→ PROVIDED PASSAGE:
Edinburgh Fringe 2010
Close Up Theatre present Alan Bennet’s History Boys in the Greenside Theatre. A group of academic and erudite schoolboys have their sights set on entry into the much revered Oxford or Cambridge universities. Heaven forbid they might end up studying in the lesser institutions of the like that are Durham or Sheffield. Their final school year of study, and coming of age, experiences are influenced by maverick and unorthodox teachers and the play develops around these relationships.
The students have a particularly special bond with their English teacher, Hector, who holds their attention with his blatant disregard for the curriculum and instead focuses on pushing their minds beyond the boundaries of the examination board. Hector creates an anarchic classroom environment that is fuelled by monetary gain, if the students manage to outwit him, and crosses the line between teacher and pupil discipline. The arrival of a young male teacher, Irwin, new to teaching, and a new member of staff, causes a stir as he tries to steer the boys on track to pass the extremely competitive entry tests. The classroom demographic, of this boys’ only school, consists of several strong characters. One in particular, the arrogant, confident and physically beguiling Dakin, turns the heads of classmates and tutors alike. It is the adoration of this male that complicates the storyline, as Dakin’s peer, Posner, is deeply in love with him but also aware that the new tutor Irwin also desires him. Bennet adds more intrigue by revealing that the stalwart Hector has a reputation for groping pupils during supposed benevolent rides home on his motorbike.

Dataset excerpts
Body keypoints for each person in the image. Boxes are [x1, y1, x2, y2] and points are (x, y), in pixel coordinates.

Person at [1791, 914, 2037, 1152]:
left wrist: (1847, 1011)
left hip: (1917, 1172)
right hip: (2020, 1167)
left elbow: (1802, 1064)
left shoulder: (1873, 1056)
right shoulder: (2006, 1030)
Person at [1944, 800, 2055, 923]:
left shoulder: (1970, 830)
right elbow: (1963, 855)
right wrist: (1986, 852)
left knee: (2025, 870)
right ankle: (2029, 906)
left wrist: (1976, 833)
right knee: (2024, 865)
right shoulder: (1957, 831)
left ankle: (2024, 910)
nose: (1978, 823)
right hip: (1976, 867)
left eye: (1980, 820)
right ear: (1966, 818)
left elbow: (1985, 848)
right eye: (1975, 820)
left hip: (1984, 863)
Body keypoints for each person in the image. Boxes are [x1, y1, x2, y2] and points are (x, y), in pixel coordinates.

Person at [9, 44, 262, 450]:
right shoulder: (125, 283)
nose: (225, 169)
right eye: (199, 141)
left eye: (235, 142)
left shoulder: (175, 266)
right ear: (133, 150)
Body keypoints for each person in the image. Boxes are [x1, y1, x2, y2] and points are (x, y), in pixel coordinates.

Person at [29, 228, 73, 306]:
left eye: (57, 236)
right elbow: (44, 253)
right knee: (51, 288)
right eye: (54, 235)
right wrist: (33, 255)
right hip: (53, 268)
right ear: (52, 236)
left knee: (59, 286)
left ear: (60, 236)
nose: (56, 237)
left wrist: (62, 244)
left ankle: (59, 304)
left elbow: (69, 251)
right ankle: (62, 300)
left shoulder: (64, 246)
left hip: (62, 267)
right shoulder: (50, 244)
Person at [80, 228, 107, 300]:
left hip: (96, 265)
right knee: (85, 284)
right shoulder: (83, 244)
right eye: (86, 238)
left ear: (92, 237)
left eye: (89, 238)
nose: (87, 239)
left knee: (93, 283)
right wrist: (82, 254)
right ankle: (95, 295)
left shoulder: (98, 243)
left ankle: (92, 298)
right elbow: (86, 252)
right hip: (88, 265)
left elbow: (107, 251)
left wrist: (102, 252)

→ WORK INSTRUCTION: From the History Boys review, extract the part that opens with the words containing "Edinburgh Fringe 2010" and closes with "around these relationships.". The data above is separate material that has nothing to do with the text.

→ REPLY TO THE EXERCISE:
Edinburgh Fringe 2010
Close Up Theatre present Alan Bennet’s History Boys in the Greenside Theatre. A group of academic and erudite schoolboys have their sights set on entry into the much revered Oxford or Cambridge universities. Heaven forbid they might end up studying in the lesser institutions of the like that are Durham or Sheffield. Their final school year of study, and coming of age, experiences are influenced by maverick and unorthodox teachers and the play develops around these relationships.